Lastly, my sleep apnea. WOW! It is a real problem. In case you missed it in previous posts, my Doc did say it's directly connected to PSP, or a complication, if you will. I stopped breathing during the sleep study every 30 seconds during the night. And the great majority is due to first, my autonomic nervous system, next my central nervous system, and then very little obstructive sleep apnea.
Late winter/spring into June when I finally got my CPAP machine, I was literally not out of my bed but for brief times. I wasn't diagnosed til late May. But as it escalated, I'd wake up in the morning panting, sweating, and feeling like I was going to vomit. NOT normal. Was scared to death I was on the edge of having a heart attack or stroke.
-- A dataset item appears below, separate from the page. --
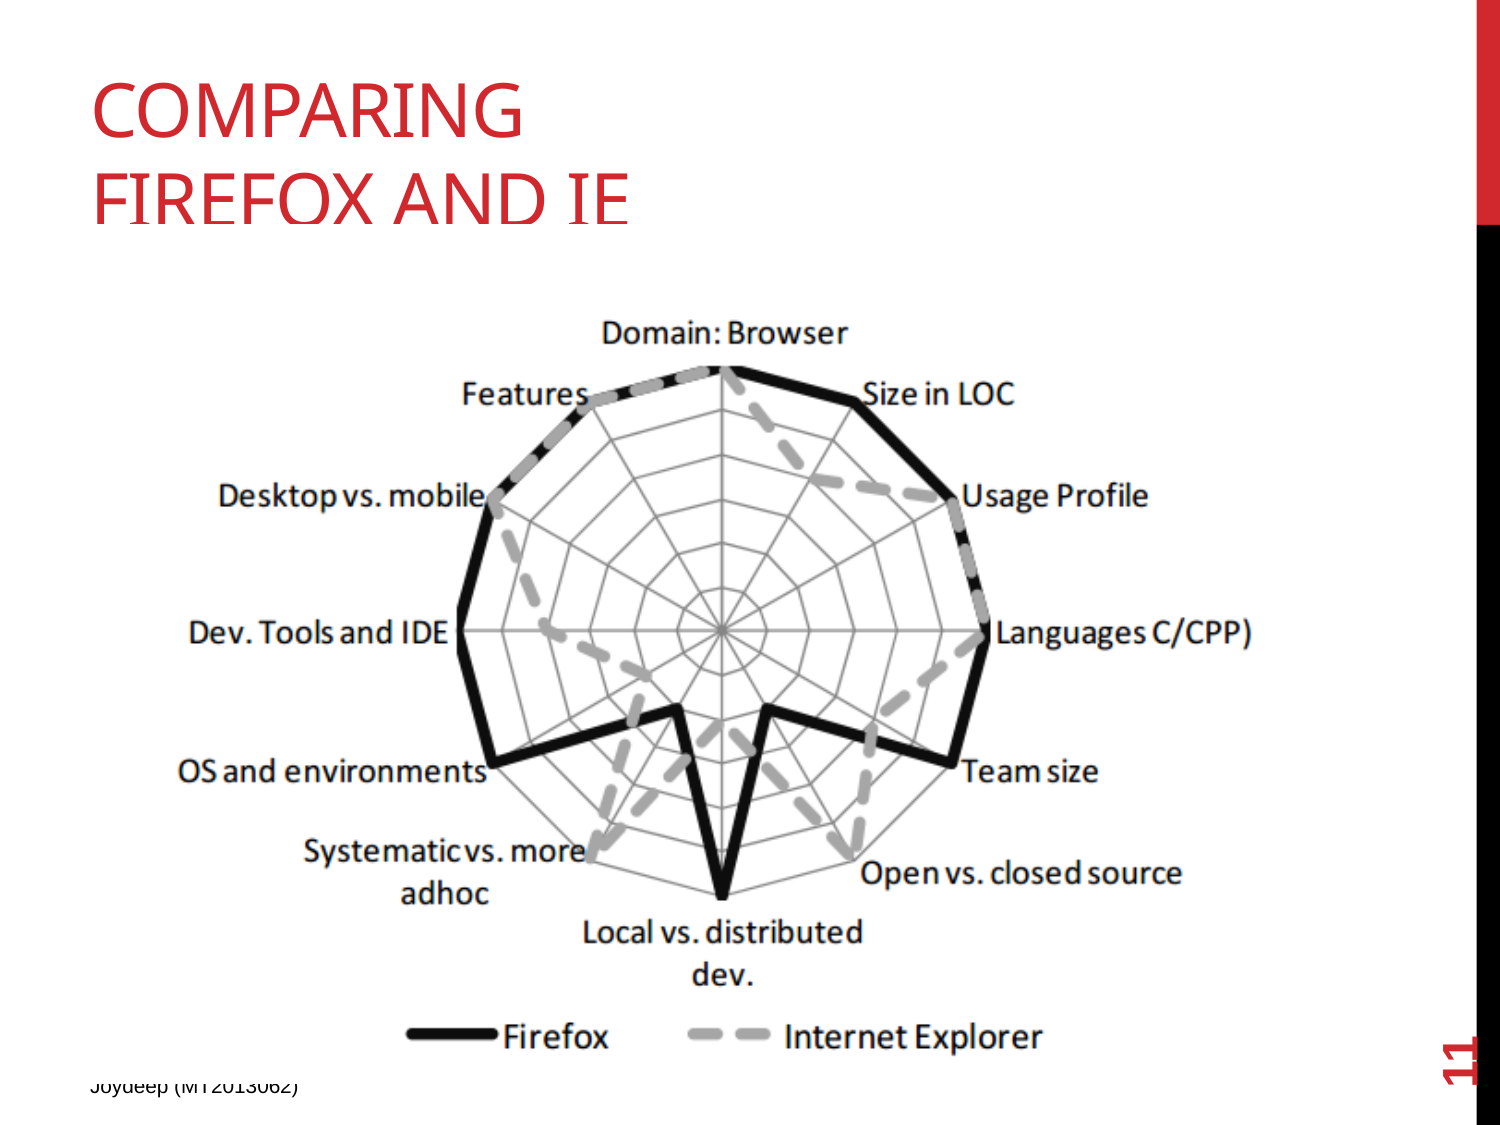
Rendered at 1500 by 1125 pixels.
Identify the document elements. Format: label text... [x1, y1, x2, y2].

footer Joydeep (MT2013062) [75, 1087, 638, 1112]
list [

The CPAP machine HAS helped. The first morning after I used it, even colors were more vivid. It was like looking at my surroundings and life in a whole new manner. I thought, 'wow, a week of this and I'll feel like a whole new person'. However, it was short-lived. The next several nights I had trouble with the mask leaking, so on and so forth which would then keep me awake trying to plug them. Grrrr. So it's a love/hate thing right now. But I've experienced the promise of it. Maybe 1 out of 4-5 nights is a good night with Iris; I named her since we're spending so much time together. Obviously, there are kinks to work out and adjustments to be made. I have 2 appointments about this at the end of the month, so I've decided to let it roll and be patient.
This has also been a year of deep reflection for me, encompassing decades of 'stuff' and getting my priorities straight on a practical and a spiritual level. This is good.
Mid-way thru this year I started to realize I was allowing PSP to define me. No more of that. I happen to be a well-rounded, interesting human being, who happens to have PSP.
Mid-way thru, a long the same lines, I started to realize that I was allowing PSP to control me, rather than me trying to control it. No more of that. I will do whatever is in my power to get in front of it, even if there are setbacks. I will not let it control my attitude or outlook on life.
Everday I wake up is a good day. I've learned so much this past year on so many levels. As I said, it was a period of deep reflection, transitions, adjustments, acceptance, and certainly a learning experience.
But I want this year to be the year APPLYING everything I've learned. I want to be a DOER again. Doing is a verb. And I don't have to let PSP stand in my way.
Thanks and blessings to all of you who have patiently read my blogs and responded to them informatively, compassionately, with empathy, and much love.